Cora hawksworthiana

Scientific classification
- Kingdom: Fungi
- Division: Basidiomycota
- Class: Agaricomycetes
- Order: Agaricales
- Family: Hygrophoraceae
- Genus: Cora
- Species: C. hawksworthiana
- Binomial name: Cora hawksworthiana Dal-Forno, P.R.Nelson & Lücking (2016)

= Cora hawksworthiana =

- Authority: Dal-Forno, P.R.Nelson & Lücking (2016)

Species of lichen

Cora hawksworthiana is a species of basidiolichen in the family Hygrophoraceae. It was formally described as a new species in 2016 by Manuela Dal Forno, Peter Nelson, and Robert Lücking.

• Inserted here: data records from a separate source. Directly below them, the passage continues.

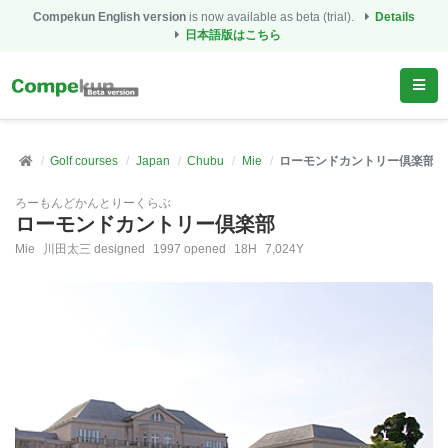
Compekun English version
is now available as beta (trial).
Details
日本語版はこちら
Golf courses
Japan
Chubu
Mie
ローモンドカントリー倶楽部
ろーもんどかんとりーくらぶ
ローモンドカントリー倶楽部
Mie
川田太三 designed
1997 opened
18H
7,024Y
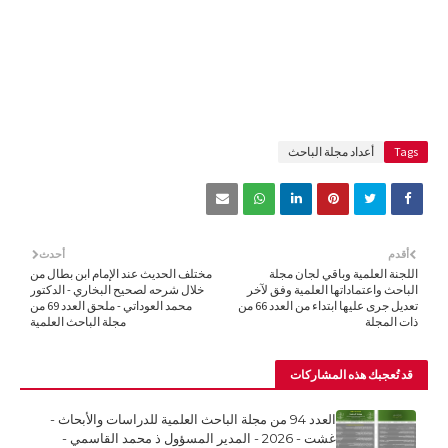
Tags
أعداد مجلة الباحث
أقدم
أحدث
اللجنة العلمية وباقي لجان مجلة
مختلف الحديث عند الإمام ابن بطال من
الباحث واعتماداتها العلمية وفق لآخر
خلال شرحه لصحيح البخاري - الدكتور
تعديل جرى عليها ابتداء من العدد 66 من
محمد العوداتي - ملحق العدد 69 من
ذات المجلة
مجلة الباحث العلمية
قد تُعجبك هذه المشاركات
العدد 94 من مجلة الباحث العلمية للدراسات والأبحاث -
غشت - 2026 - المدير المسؤول ذ محمد القاسمي -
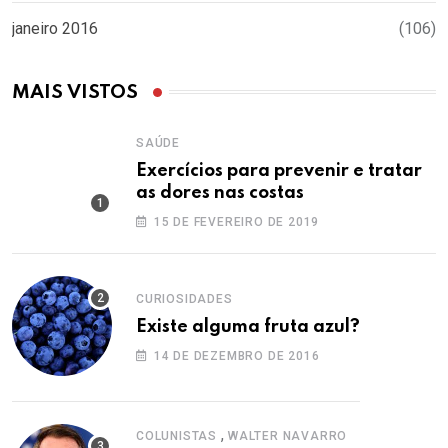
janeiro 2016
(106)
MAIS VISTOS
SAÚDE
Exercícios para prevenir e tratar
as dores nas costas
15 DE FEVEREIRO DE 2019
CURIOSIDADES
Existe alguma fruta azul?
14 DE DEZEMBRO DE 2016
,
COLUNISTAS
WALTER NAVARRO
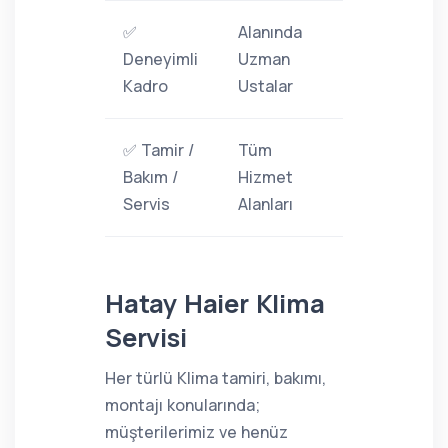
✅
Alanında
Deneyimli
Uzman
Kadro
Ustalar
✅ Tamir /
Tüm
Bakım /
Hizmet
Servis
Alanları
Hatay Haier Klima
Servisi
Her türlü Klima tamiri, bakımı,
montajı konularında;
müşterilerimiz ve henüz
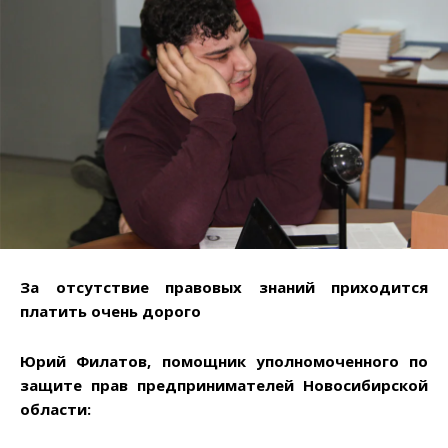
За отсутствие правовых знаний приходится
платить очень дорого
Юрий Филатов, помощник уполномоченного по
защите прав предпринимателей Новосибирской
области:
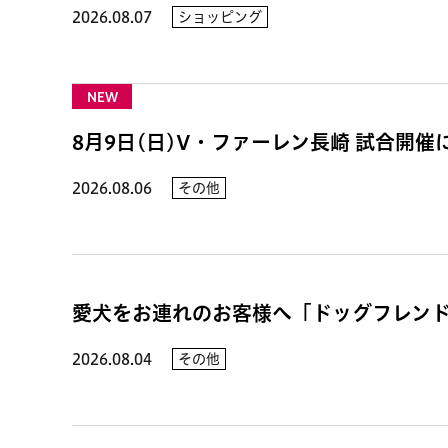
2026.08.07
ショッピング
NEW
8月9日(日)V・ファーレン長崎 試合開
2026.08.06
その他
愛犬をお連れのお客様へ「ドッグフレン
2026.08.04
その他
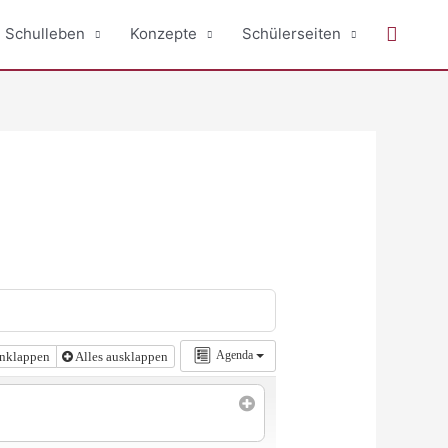
Suche
Schulleben
Konzepte
Schülerseiten
Agenda
inklappen
Alles ausklappen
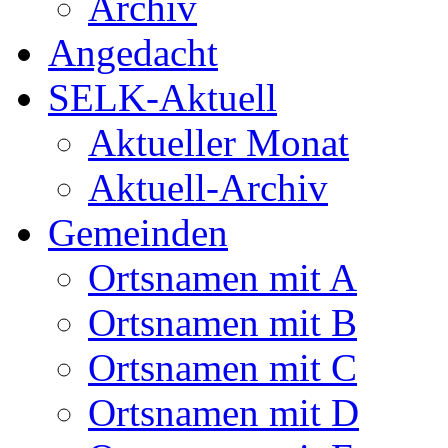
Archiv
Angedacht
SELK-Aktuell
Aktueller Monat
Aktuell-Archiv
Gemeinden
Ortsnamen mit A
Ortsnamen mit B
Ortsnamen mit C
Ortsnamen mit D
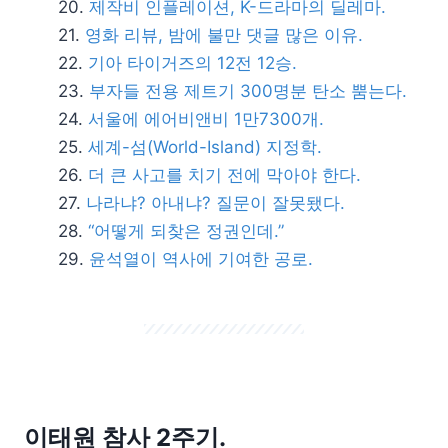
제작비 인플레이션, K-드라마의 딜레마.
영화 리뷰, 밤에 불만 댓글 많은 이유.
기아 타이거즈의 12전 12승.
부자들 전용 제트기 300명분 탄소 뿜는다.
서울에 에어비앤비 1만7300개.
세계-섬(World-Island) 지정학.
더 큰 사고를 치기 전에 막아야 한다.
나라냐? 아내냐? 질문이 잘못됐다.
“어떻게 되찾은 정권인데.”
윤석열이 역사에 기여한 공로.
이태원 참사 2주기.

The specific epithet hawksworthiana honours mycologist David Leslie Hawksworth "on the occasion of his seventieth birthday, for his innumerable contributions to mycology". The lichen occurs at altitudes above 3000 m in the wet páramo of the northern Andes in Colombia, in Costa Rica, and in subalpine to temperate rainforest of Chile. It grows as an epiphyte on the partly shaded twigs of shrubs and small trees. Cora hawksworthiana is one of the few species in genus Cora that does not have a regionally or locally limited distribution.